__Task input__:
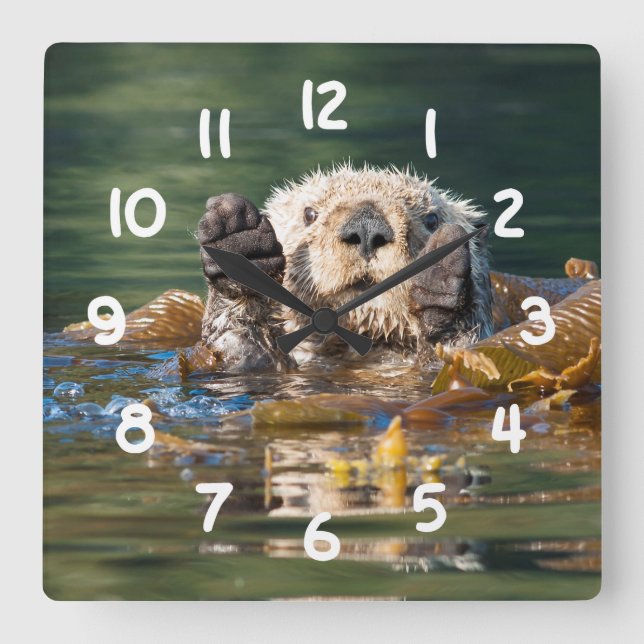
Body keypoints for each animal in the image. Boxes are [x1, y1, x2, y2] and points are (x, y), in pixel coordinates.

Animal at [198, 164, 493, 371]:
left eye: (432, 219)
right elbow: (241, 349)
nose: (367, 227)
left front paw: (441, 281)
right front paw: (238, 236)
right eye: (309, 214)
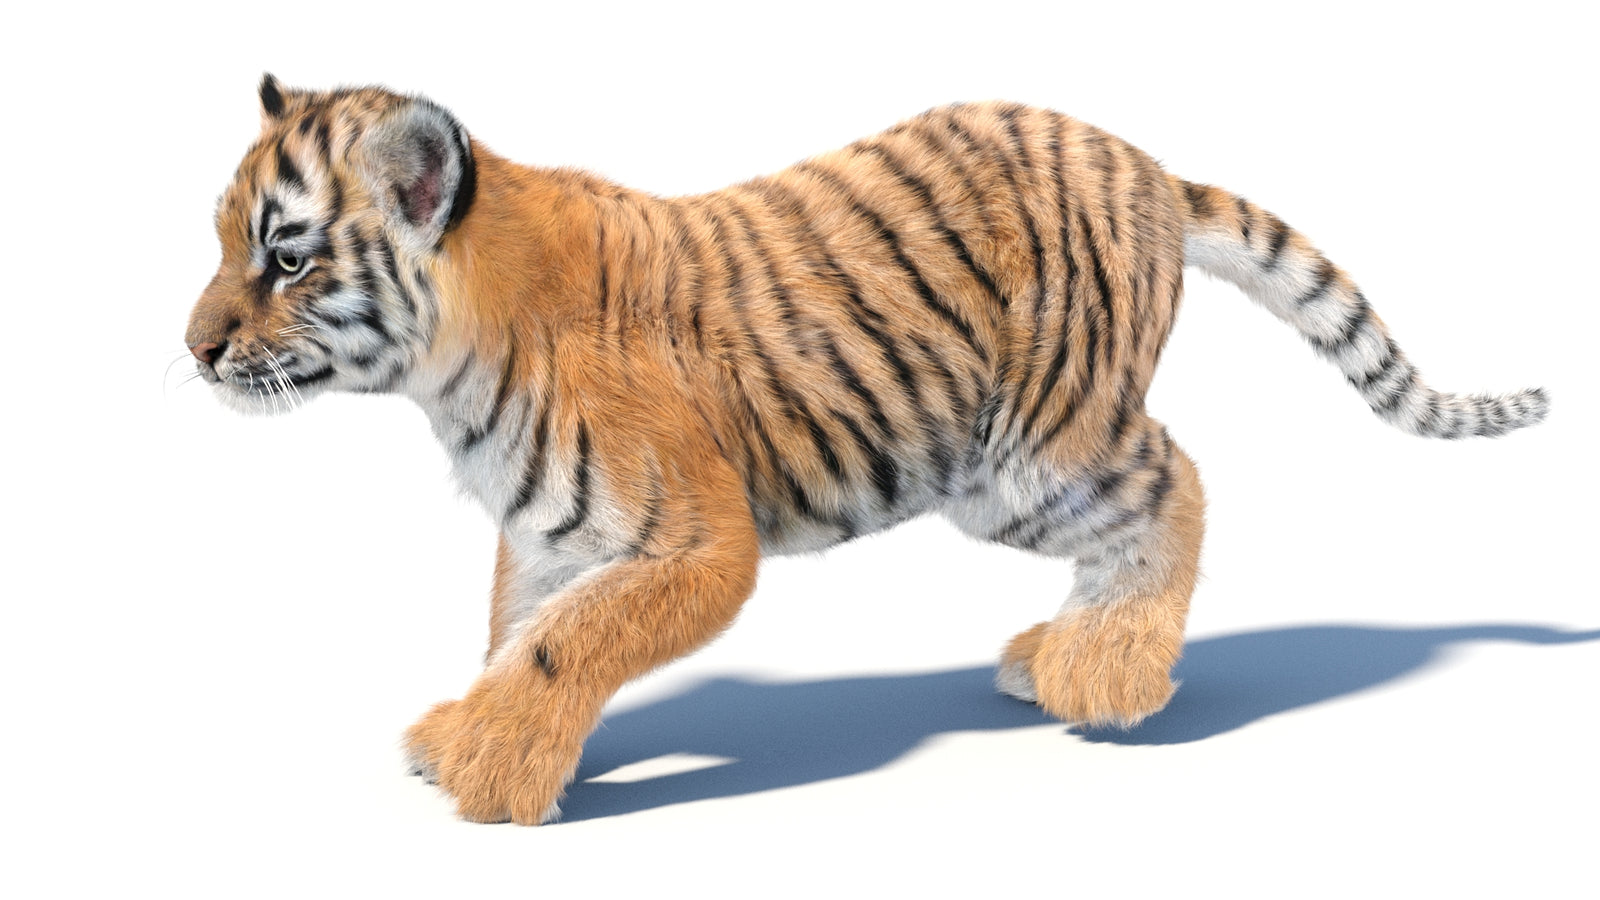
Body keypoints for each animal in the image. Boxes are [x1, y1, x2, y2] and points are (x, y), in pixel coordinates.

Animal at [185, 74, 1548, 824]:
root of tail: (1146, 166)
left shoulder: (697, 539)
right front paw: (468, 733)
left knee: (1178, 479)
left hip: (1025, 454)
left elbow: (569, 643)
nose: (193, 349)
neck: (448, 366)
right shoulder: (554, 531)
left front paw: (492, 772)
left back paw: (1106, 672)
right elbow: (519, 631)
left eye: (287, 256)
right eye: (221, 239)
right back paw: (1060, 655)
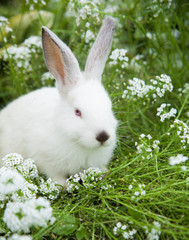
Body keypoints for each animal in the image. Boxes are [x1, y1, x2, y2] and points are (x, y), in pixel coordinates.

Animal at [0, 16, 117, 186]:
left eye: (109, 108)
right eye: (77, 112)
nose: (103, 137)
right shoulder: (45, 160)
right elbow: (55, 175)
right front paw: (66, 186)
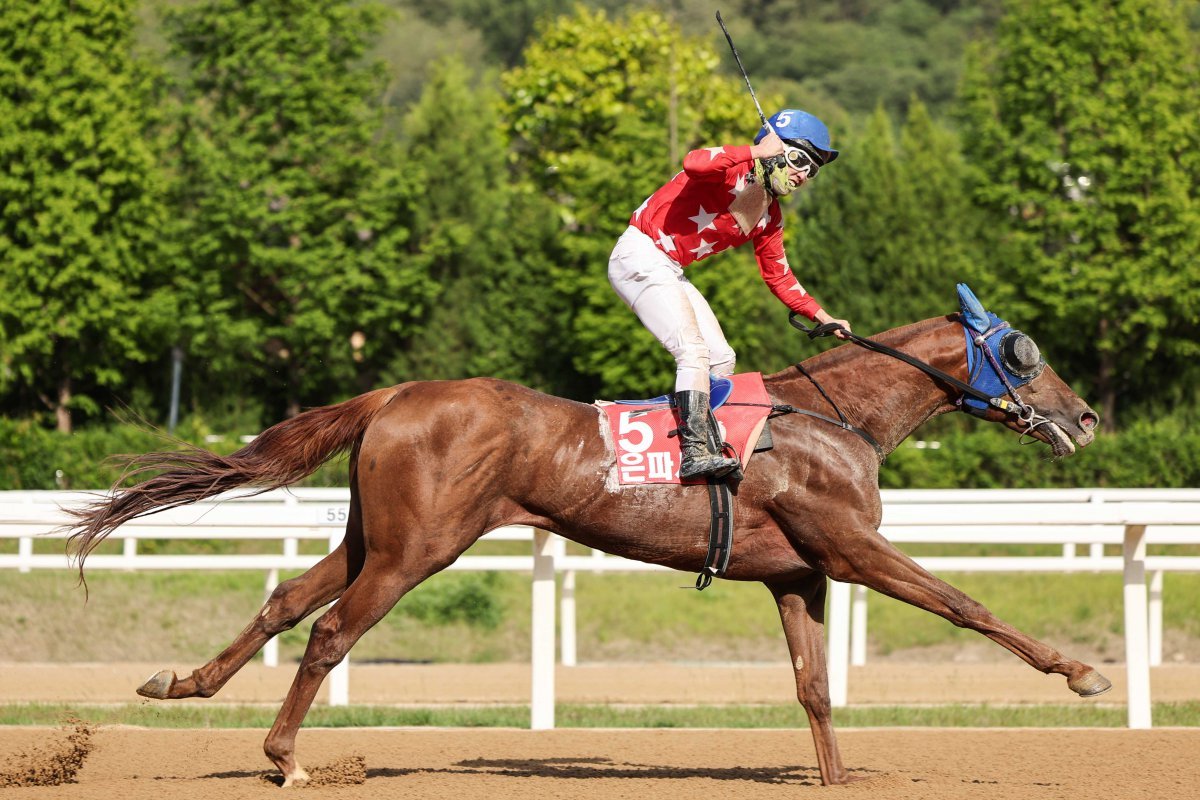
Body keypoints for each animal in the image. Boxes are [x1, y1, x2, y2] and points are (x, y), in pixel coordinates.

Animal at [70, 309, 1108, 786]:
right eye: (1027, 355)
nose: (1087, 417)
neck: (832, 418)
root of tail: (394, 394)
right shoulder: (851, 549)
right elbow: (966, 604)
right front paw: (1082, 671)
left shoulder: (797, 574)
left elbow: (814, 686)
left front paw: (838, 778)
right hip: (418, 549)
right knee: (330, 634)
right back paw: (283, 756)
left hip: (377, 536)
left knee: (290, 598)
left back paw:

__Your assignment__: Lines from the one above containing "nose: (367, 227)" down to the one containing "right shoulder: (45, 160)" should be transcribed exactly, with both ends kept and no pictures.

__Result of the task__:
nose: (367, 227)
left front paw: (441, 281)
right front paw: (238, 236)
right eye: (309, 214)
Body keypoints for each animal in the image. Boxes are [x1, y1, x2, y2] and points are (x, y), in pixel coordinates.

Animal at [185, 74, 1548, 824]:
root of tail: (1146, 166)
left shoulder: (697, 539)
right front paw: (468, 733)
left knee: (1178, 479)
left hip: (1025, 454)
left elbow: (569, 643)
nose: (193, 349)
neck: (448, 366)
right shoulder: (554, 531)
left front paw: (492, 772)
left back paw: (1106, 672)
right elbow: (519, 631)
left eye: (287, 256)
right eye: (221, 239)
right back paw: (1060, 655)
Body keypoints for each animal in the image. Boxes are [x1, y1, x2, y2] and points are (x, y), in pixel coordinates.

Animal at [0, 16, 117, 186]:
left eye: (109, 108)
right eye: (77, 112)
nose: (103, 137)
right shoulder: (45, 160)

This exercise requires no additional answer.